La question de l’endettement en Afrique est au cœur des préoccupations économiques en 2024. Si, en théorie, le ratio dette/PIB reste acceptable pour plusieurs pays africains, des institutions comme la Banque mondiale et le FMI soulignent que le poids croissant de la dette compromet les capacités de résilience économique de nombreux pays du continent. Les conséquences de la crise économique mondiale post-COVID-19, les perturbations liées aux conflits mondiaux et les fluctuations des marchés des matières premières exacerbent cette situation, rendant les économies africaines plus vulnérables que jamais.
La montée des emprunts et la dépendance croissante : Depuis 2020, la dette publique en Afrique a atteint de nouveaux sommets, alimentée par un recours accru aux emprunts internationaux. Par exemple, le Ghana, le Kenya, et l’Éthiopie ont vu leurs niveaux d’endettement croître de manière spectaculaire. Entre 2020 et 2024, de nombreux États africains ont multiplié les émissions d’euro-obligations, attirant des investisseurs en quête de rendements élevés. Si les eurobonds permettent aux pays de mobiliser des fonds, les taux d’intérêt élevés qui les accompagnent (souvent autour de 7-10%) augmentent considérablement les charges de remboursement.
Une diversification des créanciers : Depuis quelques années, les créanciers traditionnels de l’Afrique, tels que les États membres de l’OCDE, sont rejoints par de nouveaux acteurs comme la Chine, mais aussi des fonds d’investissement privés. La présence chinoise, particulièrement marquée, s’est intensifiée via des prêts à des conditions souvent moins transparentes, contribuant à l’alourdissement de la dette et à des contraintes de développement pour les pays africains.

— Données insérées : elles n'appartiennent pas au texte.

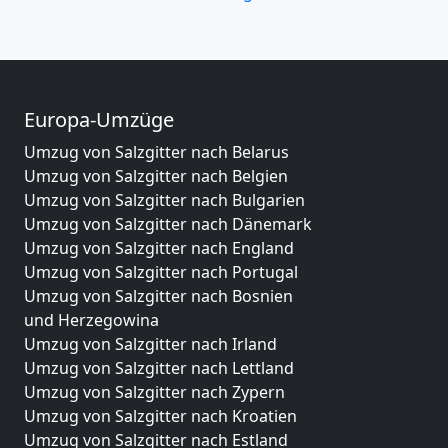
Europa-Umzüge
Umzug von Salzgitter nach Belarus
Umzug von Salzgitter nach Belgien
Umzug von Salzgitter nach Bulgarien
Umzug von Salzgitter nach Dänemark
Umzug von Salzgitter nach England
Umzug von Salzgitter nach Portugal
Umzug von Salzgitter nach Bosnien
und Herzegowina
Umzug von Salzgitter nach Irland
Umzug von Salzgitter nach Lettland
Umzug von Salzgitter nach Zypern
Umzug von Salzgitter nach Kroatien
Umzug von Salzgitter nach Estland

Les dettes cachées : La transparence dans la gestion de la dette reste un défi majeur en 2024. Les “dettes cachées” continuent de brouiller les estimations réelles de l’endettement pour plusieurs pays. Au Mozambique et au Congo-Brazzaville, des dettes non divulguées officiellement ont déjà déclenché des crises de liquidité. Dans ces cas, des institutions financières internationales appellent à plus de transparence pour éviter que des dettes non reconnues ne minent la stabilité financière de la région.
Surendettement et vulnérabilité économique : Selon un récent rapport de Moody’s, l’Afrique subsaharienne reste extrêmement vulnérable aux chocs externes. La résilience des économies africaines est affaiblie par la dépendance vis-à-vis des matières premières et un environnement commercial mondial instable. Avec la hausse des taux d’intérêts mondiaux et l’inflation croissante, le poids de la dette devient un frein pour les investissements publics nécessaires au développement.
Enjeux politiques et solutions : Face à ce contexte, plusieurs experts suggèrent que l’Afrique doit améliorer la gestion de sa dette, en particulier en renforçant la gouvernance et en mettant en place des cadres transparents pour l’octroi des marchés. Certains pays, comme le Rwanda, le Botswana et le Ghana, commencent à mettre en place des réformes fiscales plus strictes et à promouvoir l’investissement direct étranger (IDE) pour diversifier leurs sources de financement. Par ailleurs, un retour vers des emprunts à des conditions plus avantageuses auprès d’institutions multilatérales pourrait atténuer les charges de remboursement à long terme.
Avec ces éléments et un accent mis sur les développements récents, cet article propose une analyse à jour des défis et des perspectives pour l’Afrique en matière de gestion de la dette.